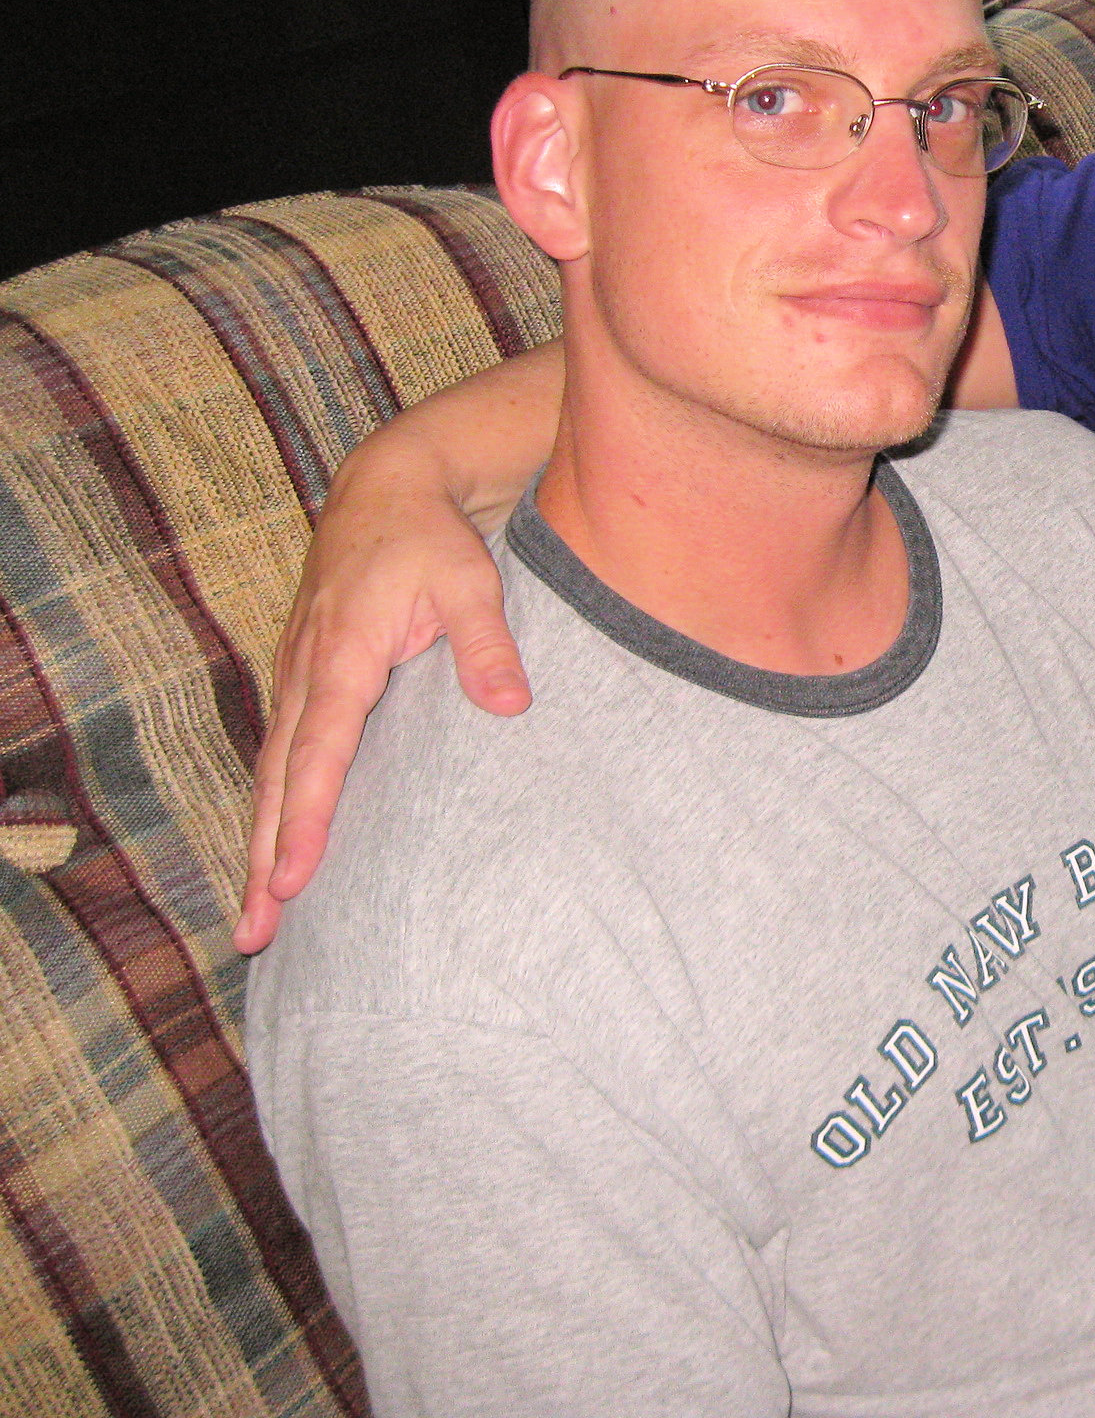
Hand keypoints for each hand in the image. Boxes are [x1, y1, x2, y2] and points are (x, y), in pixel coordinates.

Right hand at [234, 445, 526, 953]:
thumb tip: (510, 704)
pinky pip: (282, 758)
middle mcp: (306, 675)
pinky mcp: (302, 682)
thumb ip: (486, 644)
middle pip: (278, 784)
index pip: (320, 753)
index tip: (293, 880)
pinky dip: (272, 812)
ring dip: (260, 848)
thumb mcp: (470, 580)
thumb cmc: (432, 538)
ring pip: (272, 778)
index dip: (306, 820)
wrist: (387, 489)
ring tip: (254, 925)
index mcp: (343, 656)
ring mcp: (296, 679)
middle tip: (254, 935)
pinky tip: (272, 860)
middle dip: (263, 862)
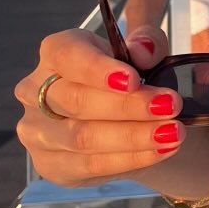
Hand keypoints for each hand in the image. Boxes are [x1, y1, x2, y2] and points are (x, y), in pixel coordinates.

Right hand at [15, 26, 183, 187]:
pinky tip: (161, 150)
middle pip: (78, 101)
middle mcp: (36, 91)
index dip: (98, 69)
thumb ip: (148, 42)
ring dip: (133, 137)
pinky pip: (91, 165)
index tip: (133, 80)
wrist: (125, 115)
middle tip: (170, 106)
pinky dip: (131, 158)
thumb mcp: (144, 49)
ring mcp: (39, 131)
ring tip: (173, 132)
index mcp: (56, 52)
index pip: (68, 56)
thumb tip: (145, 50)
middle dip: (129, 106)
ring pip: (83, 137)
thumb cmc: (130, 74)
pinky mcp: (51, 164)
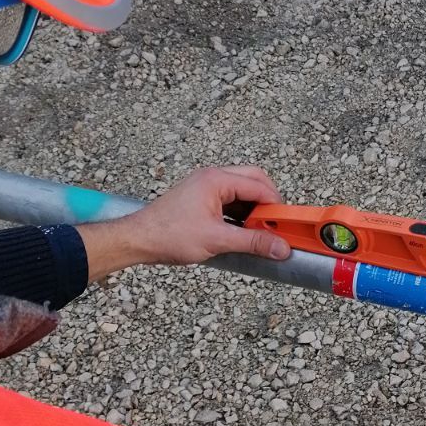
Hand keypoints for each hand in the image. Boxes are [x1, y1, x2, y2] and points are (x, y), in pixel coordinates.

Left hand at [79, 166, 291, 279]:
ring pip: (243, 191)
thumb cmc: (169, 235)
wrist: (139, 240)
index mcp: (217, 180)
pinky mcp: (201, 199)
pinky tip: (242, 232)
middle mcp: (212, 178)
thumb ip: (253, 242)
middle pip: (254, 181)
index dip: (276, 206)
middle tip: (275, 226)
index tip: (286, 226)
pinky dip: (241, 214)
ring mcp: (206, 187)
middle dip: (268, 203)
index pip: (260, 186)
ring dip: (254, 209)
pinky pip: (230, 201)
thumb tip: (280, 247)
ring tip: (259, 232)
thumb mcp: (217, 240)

────────────────

■ **PROBLEM**
Work through the entries, filtering for the string "pinky", and copy each line that holds it.

■ **ANSWER SECTION**
pinky pip: (282, 758)
pinky mcp: (302, 682)
pinky dip: (272, 812)
pinky tip: (272, 860)
pinky tip: (161, 150)
pinky pip: (91, 165)
pinky dip: (131, 158)
pinky mcp: (51, 164)
pinky mcp: (201, 199)
pinky tip: (242, 232)
pinky dip: (241, 214)
pinky pip: (230, 201)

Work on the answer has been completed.